I know you will milk yourself until you are full. I know you will do as much as possible according to your baby’s diet. A 6-week-old baby often eats very often. I know that sometimes you don’t have enough milk to feed your baby. I know you will feel defeated.

I also know that these “right to smoke” breaks are not paid. Perhaps your employer requires you to work overtime in all these gas station jobs, and whenever you are eliminated, you need to stay longer. This will allow you to add more time at the end of a long day, or even longer until you take the sweet and warm baby home.

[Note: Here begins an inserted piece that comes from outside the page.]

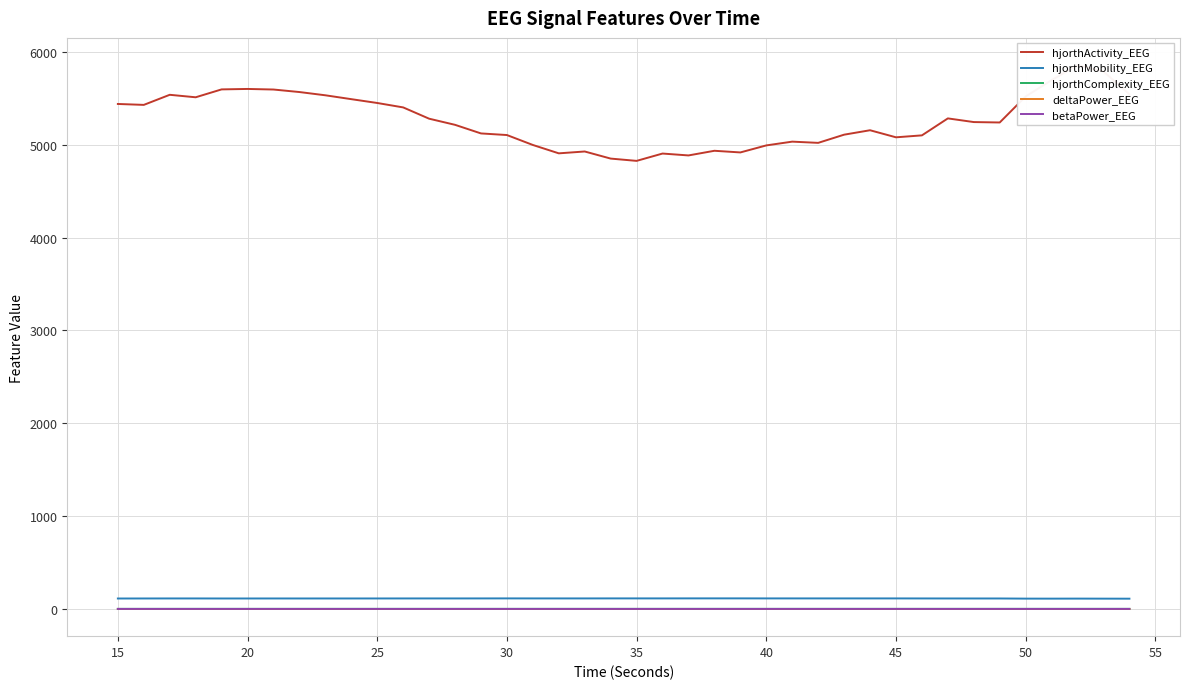

True or false: deltaPower_EEG and hjorthMobility_EEG intersect in this chart.

False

I know you will stand up and announce that you need to refuel, and you will hear a series of comments from colleagues: “Again?” “How long will you do this?” “Have you not weaned yet?” “Oh, it’s disgusting. “Does this make you feel like a cow?” “You don’t put milk in the employee refrigerator, do you?” “I hope I can take a break like you.”

I know you will feel inside because what you really want to do is to do the best thing for you and your baby. I know you are eager to have lunch with colleagues. I know that watching my favorite videos on my phone while pumping really helps the pump. I know that the close-up videos you shoot can actually hear the baby’s gasping, and they do make you cry.

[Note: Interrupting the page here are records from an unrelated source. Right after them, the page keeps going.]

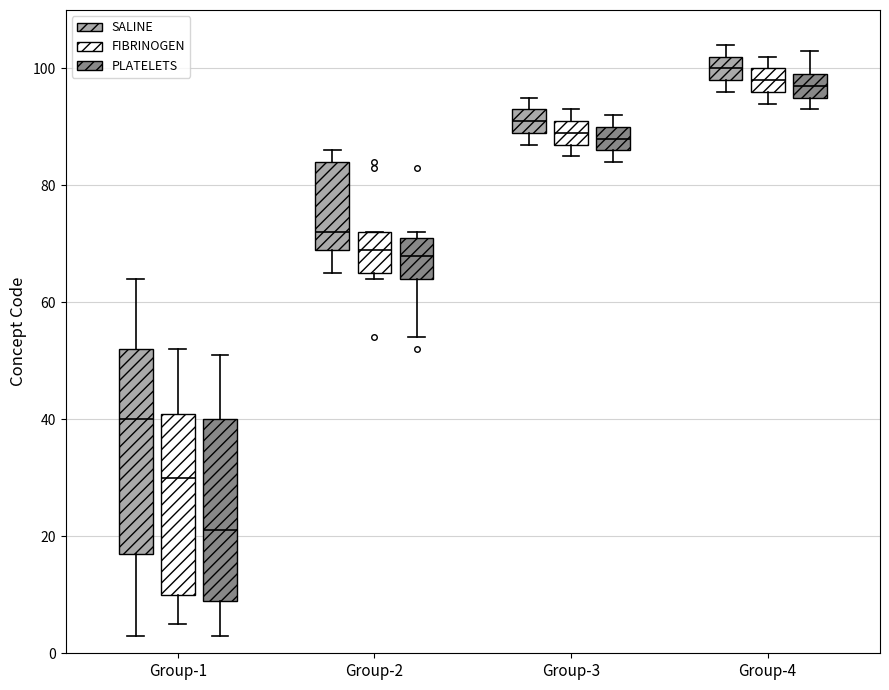

Reading left to right, transcribe this box plot: for each box, give where its median line is, the range the box spans, and where its two whiskers end, as read against the y-axis. The values are not printed on the chart, so give them approximately, as read against the axis.

Group-1 (SALINE): median 40, box 18 to 52, whiskers 4 to 64
Group-1 (FIBRINOGEN): median 30, box 10 to 42, whiskers 6 to 52
Group-1 (PLATELETS): median 22, box 10 to 40, whiskers 4 to 52
Group-2 (SALINE): median 72, box 70 to 84, whiskers 66 to 86
Group-2 (FIBRINOGEN): median 70, box 66 to 72, whiskers 64 to 72
Group-2 (PLATELETS): median 68, box 64 to 72, whiskers 54 to 72 (just above the box's upper edge)
Group-3 (SALINE): median 92, box 90 to 94, whiskers 88 to 96
Group-3 (FIBRINOGEN): median 90, box 88 to 92, whiskers 86 to 94
Group-3 (PLATELETS): median 88, box 86 to 90, whiskers 84 to 92
Group-4 (SALINE): median 100, box 98 to 102, whiskers 96 to 104
Group-4 (FIBRINOGEN): median 98, box 96 to 100, whiskers 94 to 102
Group-4 (PLATELETS): median 98, box 96 to 100, whiskers 94 to 104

I know that a “good pump” deserves a high five and a hug. I know that a pumped colleague will become your new job BFF because she got it. I know that when you get home, the last thing to do is to pump. You want to hold the baby in your arms and then nuzzle into your neck. You want those big round eyes to look up at you and smile like that when they are still locked. I know that pumping is a labor of love. I know that our full-time mom’s friends don’t understand at all.

I know this will make you feel like another microscope at work.

  • “How many minutes did she pump there?”
  • “How much rest time did she get?”
  • “How long must we let her do this?”
  • “Have her job done?”
  • “Why can’t she just feed the formula?”

I know, When you spent the night with that cute baby, you were worried about your work performance the next day, but at the same time, you are still cherishing those quiet moments. Those moments when no one else is around. It’s dark and calm. You can feed your baby to touch his hair. Don’t think about how to pull yourself together within three hours of the alarm. I know that dry-cleaning shampoo and pumping clothes are your best new friends.

I know coffee can make your world work. I know that hearing “you look tired” becomes mainstream. I know that mastitis, whitening of nipples, and vasospasm are the sons of B. Between using all paid maternity leave and sick babies, you will never miss any work to take care of these diseases. Even if you do miss your job, no one will understand.

I know the feeling of questioning your professional qualities, and I know that you are already worried about how seriously they will treat you when you leak breast milk from breast milk last week, but you cry for no reason and you are reluctant to Keep working. I know that between housework, mommy, work, and pumping, you are at the end.

This is the reality of a working breastfeeding mom.

The question “How do we work as women and feed babies?” falls on ears that are not of interest. We wanted a solution and they gave us this: “There are a pump and a room. Your employer will not be able to penalize your smoking. They must legally let you do this, but they don’t have to like it, It’s not necessary for your convenience. Now, if you want, you can resume work after 42 days of giving birth.”


In fact, what we really want is the same rights as dogs-endure here! Almost all 50 states in the United States prohibit the removal of puppies from their moms when they are weaned at 8 weeks of age (when preparing solid feed). As of today, American dogs have a better maternity policy than us! Humans should also have this right. Why is it illegal to separate a human baby from its mom until the baby is ready for solid food (six months according to the American Academy of Pediatrics)? The dog gets it. Why don’t we?

For my children, I hope they will never have to choose between their job and the best choice for their children. Extended/paid maternity leave needs to happen, and it needs to happen as soon as possible.

Until then, mom, continue to cheer. Continue to fight well.